Methods: This study aimed to investigate the single-cell landscape of leukemic MCL using single-cell profiling of 26 patients and 10 healthy donors. In addition, we performed in vitro drug testing on a subset of patient samples (n=12; 6 treatments) to understand the effects of drugs on both tumor and immune cells in MCL . To comprehensively characterize the phenotypic and functional features of immune and tumor cells within a single-cell landscape, we employed high-dimensional full-spectrum cytometry. Therefore, we developed 5 high-dimensional panels covering markers to deeply interrogate T and NK cells, immune evasion and immune checkpoints, cytokines and cytotoxicity, cellular trafficking and intracellular signaling/phosphoproteome (covering >120 proteins). We combined this with single-cell RNA sequencing and a scalable and reproducible bioinformatics pipeline. To assess the disease specificity of the immune landscape, we also obtained single-cell data from other B-NHL including MZL and CLL (n=60 patients).

Results: Our data indicate profound changes in the immune landscape, in particular in the T cell compartment of MCL patients. In this regard, multi-omics factor analysis (MOFA) confirmed a highly distinct T cell landscape in MCL patients, characterized by higher effector marker expression in conventional CD4+ and CD8+ T cells in addition to higher fraction of effector and effector memory T cells compared to healthy donors (Fig. 1A and B). Moreover, our analysis revealed a pronounced expansion of highly suppressive regulatory T cells (~5% of T cells) (Fig.1B). The emergence of this effector Treg (eTreg) subset in MCL patients might limit efficient anti-tumor immunity of CD8+ and conventional CD4+ T cells. Consistent with this, we observed a high fraction of several dysfunctional CD8+ T cells subsets. Notably, we found a remodeling of this eTreg subset in patients undergoing ibrutinib treatment leading to a less pronounced suppressive phenotype and concomitantly observed an increase of proteins crucial for cytotoxic function such as Granzyme B and Interferon-γ in effector T cells.

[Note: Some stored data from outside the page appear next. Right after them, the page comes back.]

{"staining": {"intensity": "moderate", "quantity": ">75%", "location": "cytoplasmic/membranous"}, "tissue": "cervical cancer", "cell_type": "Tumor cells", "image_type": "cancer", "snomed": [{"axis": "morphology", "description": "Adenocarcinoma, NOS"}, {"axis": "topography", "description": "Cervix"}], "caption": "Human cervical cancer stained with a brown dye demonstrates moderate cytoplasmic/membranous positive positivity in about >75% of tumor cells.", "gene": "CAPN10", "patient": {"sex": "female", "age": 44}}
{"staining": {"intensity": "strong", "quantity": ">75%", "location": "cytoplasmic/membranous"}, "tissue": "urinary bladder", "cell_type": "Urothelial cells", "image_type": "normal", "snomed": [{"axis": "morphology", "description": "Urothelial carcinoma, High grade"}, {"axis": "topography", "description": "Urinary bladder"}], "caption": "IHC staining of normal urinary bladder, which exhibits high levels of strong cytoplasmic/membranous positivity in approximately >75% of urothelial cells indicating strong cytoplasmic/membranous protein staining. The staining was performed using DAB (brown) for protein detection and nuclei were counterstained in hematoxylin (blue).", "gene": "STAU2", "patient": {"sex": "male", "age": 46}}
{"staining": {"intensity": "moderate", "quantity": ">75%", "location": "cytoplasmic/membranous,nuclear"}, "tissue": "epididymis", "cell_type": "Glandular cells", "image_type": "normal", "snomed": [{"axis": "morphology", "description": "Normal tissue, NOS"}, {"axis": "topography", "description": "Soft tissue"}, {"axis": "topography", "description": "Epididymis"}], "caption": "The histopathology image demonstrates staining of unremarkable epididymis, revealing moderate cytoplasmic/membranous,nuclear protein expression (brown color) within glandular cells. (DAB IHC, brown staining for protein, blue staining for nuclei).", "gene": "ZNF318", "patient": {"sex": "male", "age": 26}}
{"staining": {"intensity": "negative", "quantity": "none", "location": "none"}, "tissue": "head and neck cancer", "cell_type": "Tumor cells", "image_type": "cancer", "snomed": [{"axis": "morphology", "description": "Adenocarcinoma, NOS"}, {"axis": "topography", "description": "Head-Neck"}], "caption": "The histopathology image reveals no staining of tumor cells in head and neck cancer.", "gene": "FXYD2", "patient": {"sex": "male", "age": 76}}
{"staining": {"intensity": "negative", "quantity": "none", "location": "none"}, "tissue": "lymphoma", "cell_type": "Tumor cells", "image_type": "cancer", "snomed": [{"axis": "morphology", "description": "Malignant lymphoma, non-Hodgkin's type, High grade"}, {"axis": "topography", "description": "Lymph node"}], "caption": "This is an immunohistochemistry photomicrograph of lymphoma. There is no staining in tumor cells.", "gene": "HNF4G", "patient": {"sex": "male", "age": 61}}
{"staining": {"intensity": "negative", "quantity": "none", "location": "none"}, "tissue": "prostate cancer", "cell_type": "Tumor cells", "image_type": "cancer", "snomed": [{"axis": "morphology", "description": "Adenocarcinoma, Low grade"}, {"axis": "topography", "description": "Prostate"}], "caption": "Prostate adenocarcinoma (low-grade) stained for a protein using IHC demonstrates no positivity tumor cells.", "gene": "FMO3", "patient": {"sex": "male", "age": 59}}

We further sought to link tumor cell signatures with the healthy immune cell signatures in order to assess potential interactions and mechanisms of immune escape. As such, the tumor cell compartment (MCL cells) displayed high-expression of inhibitory immune checkpoint ligands such as PVR, HLA-G, CD70 and PD-L1 and antiphagocytic proteins such as CD47 and CD24, which may contribute to the dysfunctional T cell compartment. In line with this, our analysis revealed that high expression of the immune checkpoint ligand CD70 on malignant B cells was inversely associated with an activation module in CD4+ T cells, providing a potential axis contributing to immune escape, which may be leveraged for future therapeutic use. Finally, we identified tumor and immune cell signatures associated with in vitro drug response that may not only be useful for improving treatment selection, but also offer novel biological insights into potential mechanisms of treatment resistance.

Conclusion: This study provides valuable insights into the single-cell landscape of leukemic MCL, offering crucial understanding of how tumor-immune cell interactions may contribute to disease progression and treatment resistance. The findings hold potential for therapeutic exploitation to eventually improve patient outcomes in Mantle Cell Lymphoma.